[Listed entries]

----------

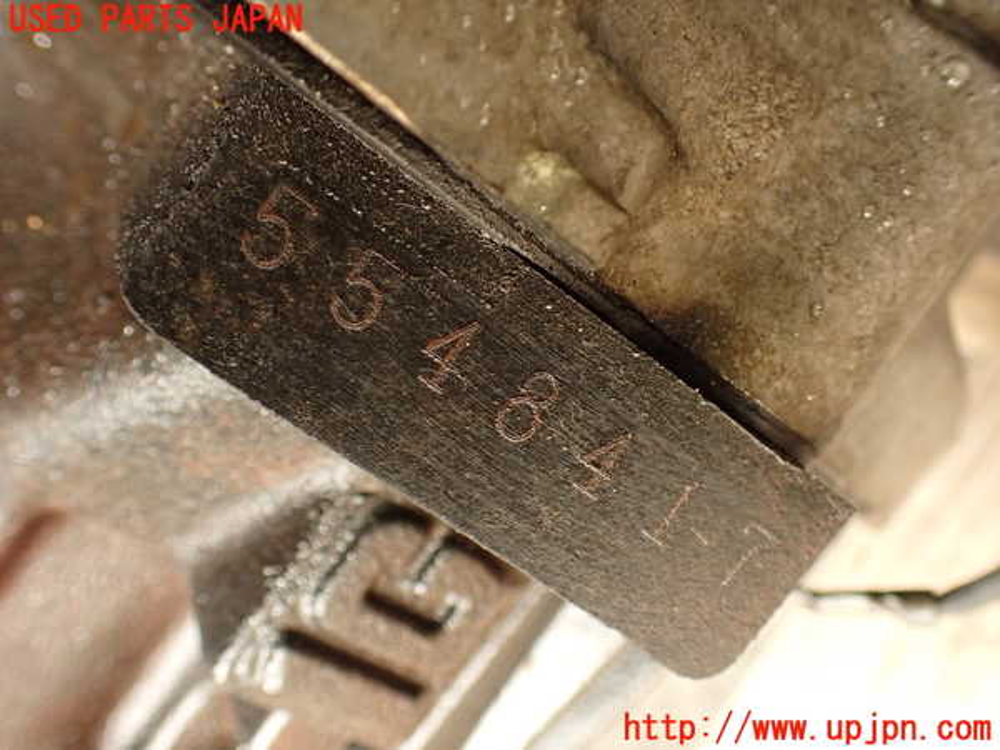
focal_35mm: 32
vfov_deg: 44.2
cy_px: 375
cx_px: 500
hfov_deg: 56.8
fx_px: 924
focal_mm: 5.79
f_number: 2.4
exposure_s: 1/30
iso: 400
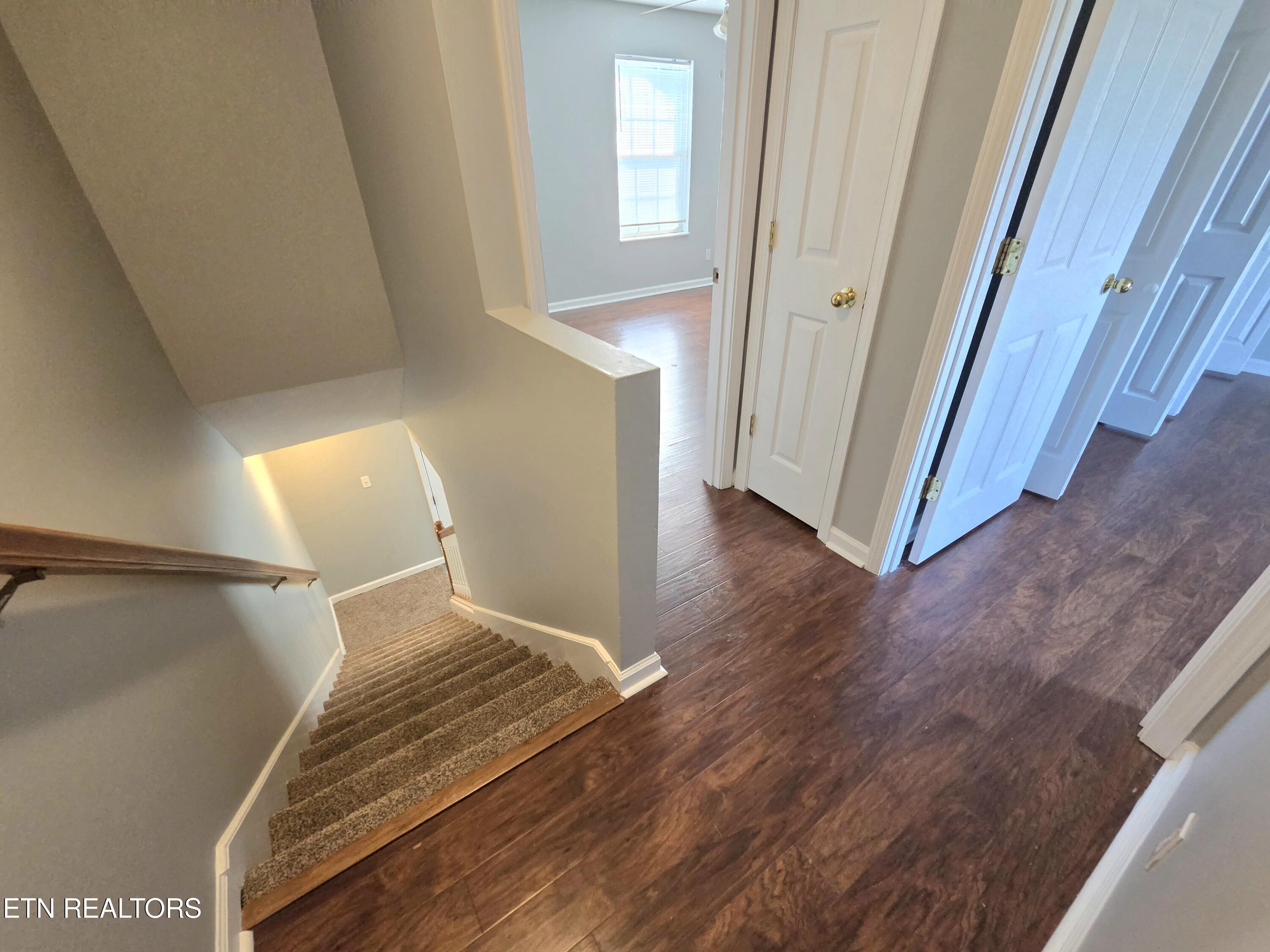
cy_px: 476
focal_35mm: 13
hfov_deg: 106.2
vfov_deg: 89.9
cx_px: 635
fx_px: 477
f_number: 2.2
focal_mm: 2.2
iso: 500
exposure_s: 1/60.2
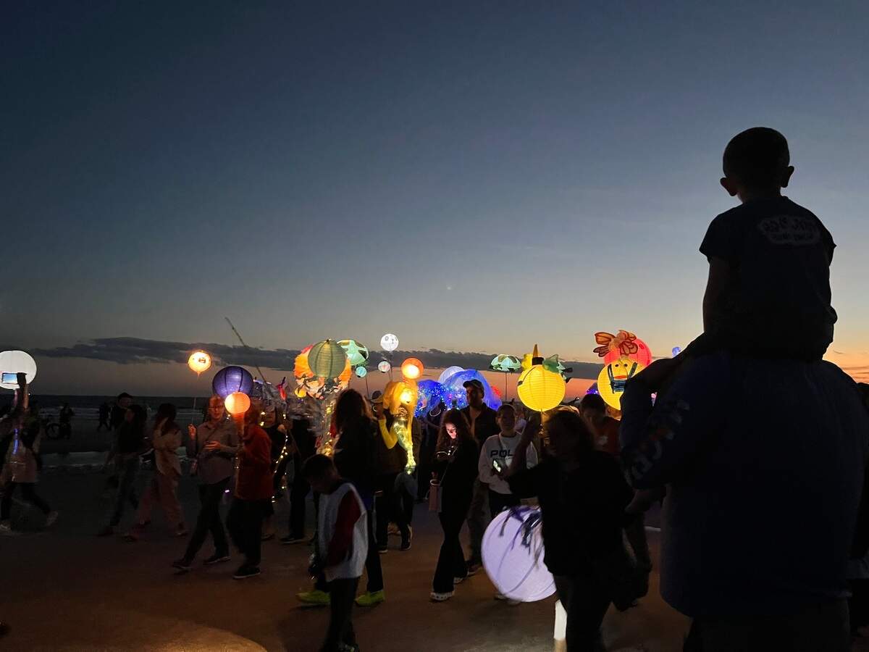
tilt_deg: +6.1
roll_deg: -0.7
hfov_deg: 67.3
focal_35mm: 26
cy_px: 326
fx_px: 653
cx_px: 434
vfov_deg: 53.1
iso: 800
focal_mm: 5.1
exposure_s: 1/30
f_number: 1.6
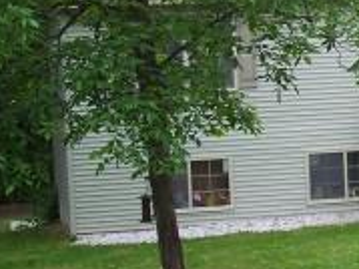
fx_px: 1783
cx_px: 497
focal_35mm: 172
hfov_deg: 11.2
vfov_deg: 8.6
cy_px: 44
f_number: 3.4
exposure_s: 1/250
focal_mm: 8.6
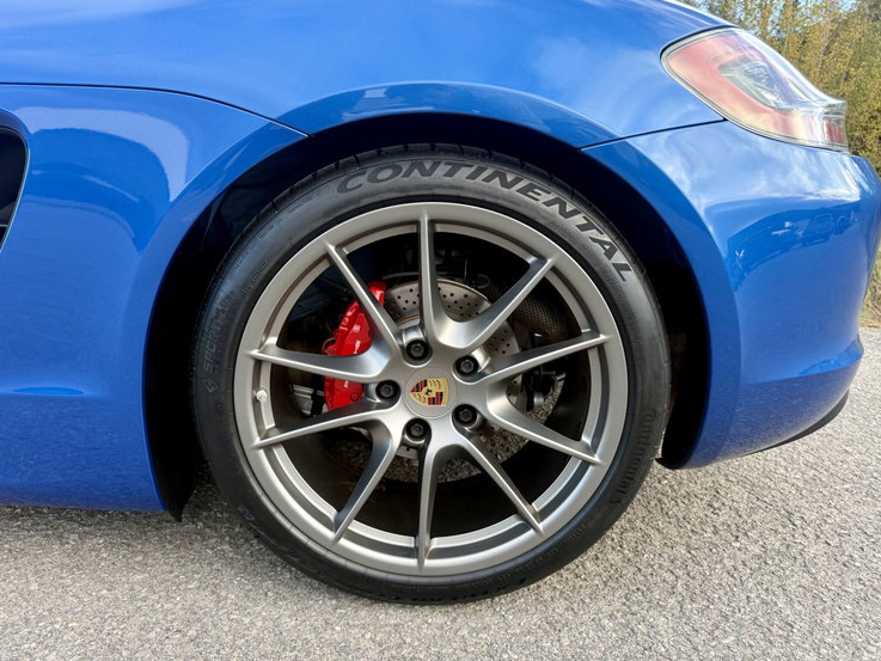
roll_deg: -2.2
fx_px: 636
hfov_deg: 69.4
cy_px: 335
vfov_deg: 54.9
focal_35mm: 25
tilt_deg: -14.6
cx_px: 424
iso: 125
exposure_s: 1/236
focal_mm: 6.76
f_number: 1.78
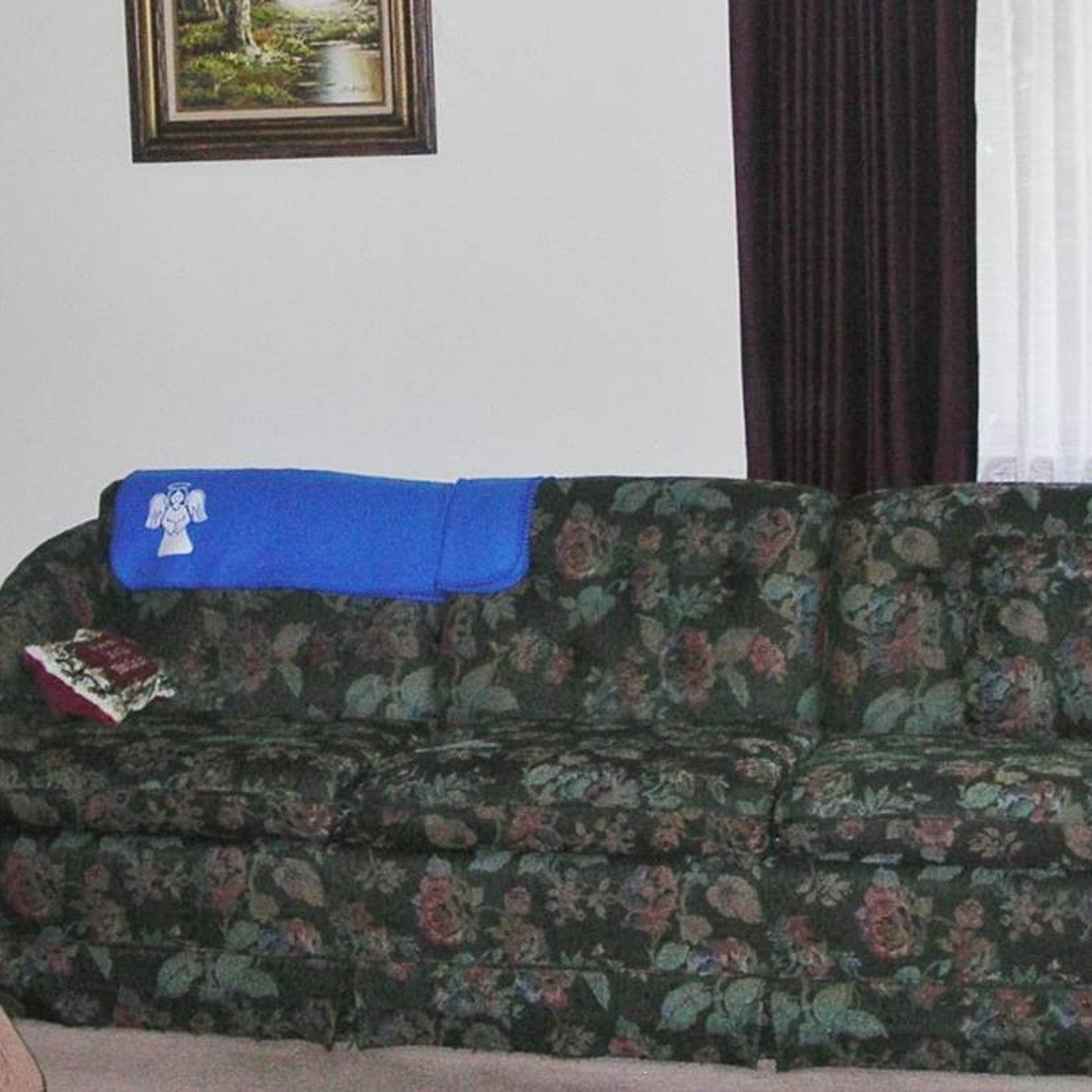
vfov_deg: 21.5
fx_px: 2855
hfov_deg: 21.6
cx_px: 651
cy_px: 288
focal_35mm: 80
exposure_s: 1/60.1
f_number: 2.7
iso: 56
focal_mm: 6
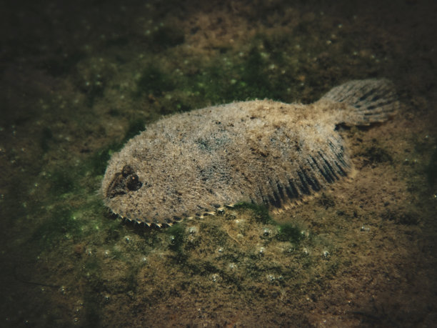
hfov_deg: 19.6
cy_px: 164
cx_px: 218
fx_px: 1262
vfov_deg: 14.8
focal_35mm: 100
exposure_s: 1/200
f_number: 6.3
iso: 200
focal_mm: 18
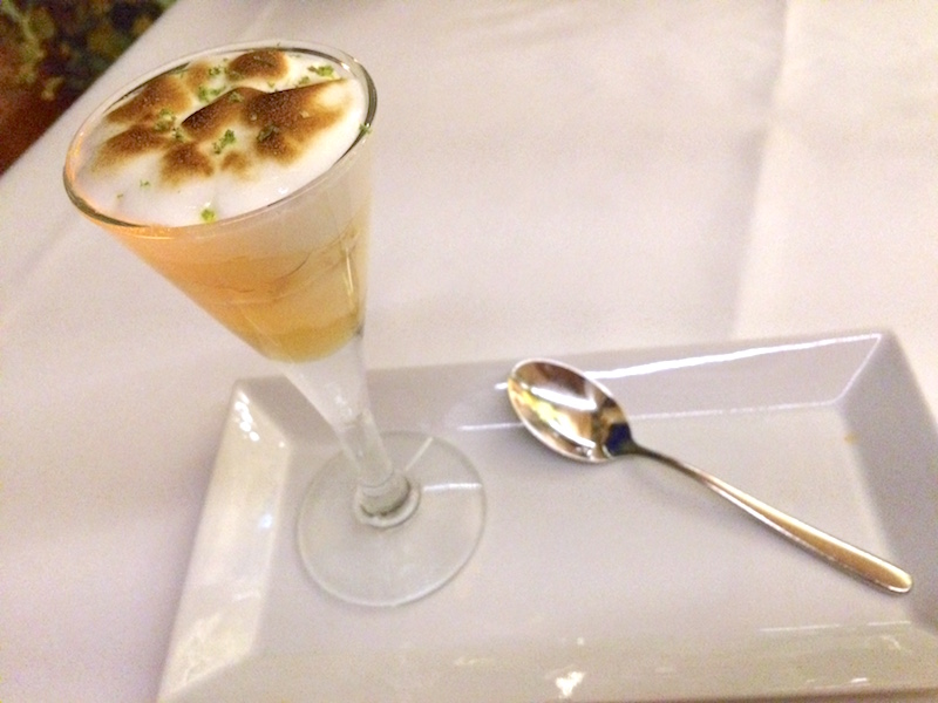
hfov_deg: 61.7
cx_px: 469
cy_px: 352
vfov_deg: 48.2
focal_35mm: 29
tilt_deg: -50.4
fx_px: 786
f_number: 2.2
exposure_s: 1/15
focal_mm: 4.15
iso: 800
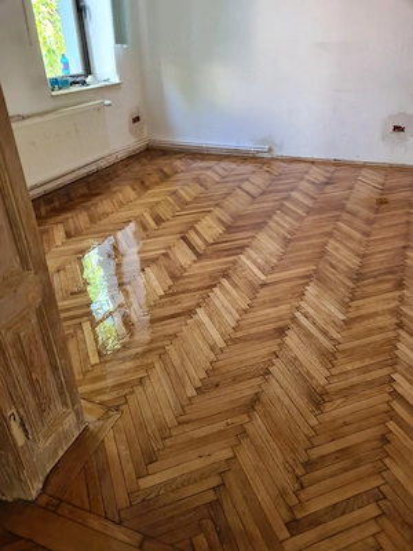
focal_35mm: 26
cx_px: 206
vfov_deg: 67.3
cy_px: 276
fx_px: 414
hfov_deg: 53.1
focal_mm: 5.4
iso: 250
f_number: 1.8
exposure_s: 1/50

----------

[Problem] The material above is to be output exactly, with each picture left out.

[Result of the task]
focal_35mm: 32
vfov_deg: 44.2
cy_px: 375
cx_px: 500
hfov_deg: 56.8
fx_px: 924
focal_mm: 5.79
f_number: 2.4
exposure_s: 1/30
iso: 400
cy_px: 476
focal_35mm: 13
hfov_deg: 106.2
vfov_deg: 89.9
cx_px: 635
fx_px: 477
f_number: 2.2
focal_mm: 2.2
iso: 500
exposure_s: 1/60.2
tilt_deg: +6.1
roll_deg: -0.7
hfov_deg: 67.3
focal_35mm: 26
cy_px: 326
fx_px: 653
cx_px: 434
vfov_deg: 53.1
iso: 800
focal_mm: 5.1
exposure_s: 1/30
f_number: 1.6
fx_px: 1783
cx_px: 497
focal_35mm: 172
hfov_deg: 11.2
vfov_deg: 8.6
cy_px: 44
f_number: 3.4
exposure_s: 1/250
focal_mm: 8.6
roll_deg: -2.2
fx_px: 636
hfov_deg: 69.4
cy_px: 335
vfov_deg: 54.9
focal_35mm: 25
tilt_deg: -14.6
cx_px: 424
iso: 125
exposure_s: 1/236
focal_mm: 6.76
f_number: 1.78
vfov_deg: 21.5
fx_px: 2855
hfov_deg: 21.6
cx_px: 651
cy_px: 288
focal_35mm: 80
exposure_s: 1/60.1
f_number: 2.7
iso: 56
focal_mm: 6
hfov_deg: 19.6
cy_px: 164
cx_px: 218
fx_px: 1262
vfov_deg: 14.8
focal_35mm: 100
exposure_s: 1/200
f_number: 6.3
iso: 200
focal_mm: 18
hfov_deg: 61.7
cx_px: 469
cy_px: 352
vfov_deg: 48.2
focal_35mm: 29
tilt_deg: -50.4
fx_px: 786
f_number: 2.2
exposure_s: 1/15
focal_mm: 4.15
iso: 800
focal_35mm: 26
cx_px: 206
vfov_deg: 67.3
cy_px: 276
fx_px: 414
hfov_deg: 53.1
focal_mm: 5.4
iso: 250
f_number: 1.8
exposure_s: 1/50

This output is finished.